The length of the sides of a triangle are 4cm,6cm and 8cm.The length of perpendicular from the opposite vertex to the side whose length is 8cm,is equal to

Answer 1

Given :

The length of the sides of a triangle are 4cm,6cm and 8cm

To Find :

The length of perpendicular from the opposite vertex to the side whose length is 8cm.

Solution :

The perpendicular drawn from the opposite vertex to the side whose length is 8 cm divides the side into 4 cm each.

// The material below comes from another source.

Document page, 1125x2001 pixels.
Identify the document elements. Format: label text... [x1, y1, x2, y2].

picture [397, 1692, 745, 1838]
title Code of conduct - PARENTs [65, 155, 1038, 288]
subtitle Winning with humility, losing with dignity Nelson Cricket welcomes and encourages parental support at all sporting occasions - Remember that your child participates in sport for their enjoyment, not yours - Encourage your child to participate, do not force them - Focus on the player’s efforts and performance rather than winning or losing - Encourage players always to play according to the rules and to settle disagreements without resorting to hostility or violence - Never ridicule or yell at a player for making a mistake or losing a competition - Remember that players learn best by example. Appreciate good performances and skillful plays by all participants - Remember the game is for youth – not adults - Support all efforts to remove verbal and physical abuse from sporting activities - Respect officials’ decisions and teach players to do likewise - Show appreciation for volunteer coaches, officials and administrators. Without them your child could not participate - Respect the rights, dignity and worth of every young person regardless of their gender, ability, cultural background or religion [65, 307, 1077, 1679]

Now, let the corners of the triangle be A, B and C such that AB = 4 cm, BC = 6 cm, CA = 8 cm.

So the perpendicular is drawn from B to the side C. Let the point on AC where the perpendicular bisects be D.

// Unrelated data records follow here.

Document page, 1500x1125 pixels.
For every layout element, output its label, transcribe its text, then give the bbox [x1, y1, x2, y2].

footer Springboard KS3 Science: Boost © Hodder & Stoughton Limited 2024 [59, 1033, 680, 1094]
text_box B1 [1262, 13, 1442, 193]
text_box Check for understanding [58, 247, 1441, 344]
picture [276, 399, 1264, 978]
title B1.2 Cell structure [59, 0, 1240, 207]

We need to find the length of BD.

Using Pythagoras theorem in right angled triangle BDC,

           $BC^{2} = DC^{2} + BD^{2}$

           BD   =   $\sqrt{BC^{2} - DC^{2} }$

                   =   $\sqrt{6^{2} - 4^{2} }$

                   = $\sqrt{36 - 16}$

                   = $\sqrt{20}$

                   = 4.47 cm.

∴ The length of perpendicular from the opposite vertex to the side whose length is 8cm, is equal to 4.47 cm.

           

Answer 2

Given:

Triangle is a scalene triangle with sides: a = 4 cm, b = 6 cm, c = 8 cm

To Find: Length of perpendicular on side with length 8 cm

Calculation:

• Semi - perimeter of triangle (s) = $\frac{a+b+c}{2}$ = $\frac{4+6+8}{2} = 9$

Area of a triangle is given as:

• Area of triangle = $\sqrt{s(s-a)(s-b)(s-c)}$

• Area = $\sqrt{9*5*3*1} =\sqrt{135} =11.61$

Now, assuming 8 cm as base, area of triangle  = $\frac{1}{2} *b*h=\frac{1}{2}*8*h$

• Area = $\frac{1}{2} *8*h$

• 11.61 =  $\frac{1}{2} *8*h$

• h = 2.90

Answer:

Height of perpendicular is 2.90.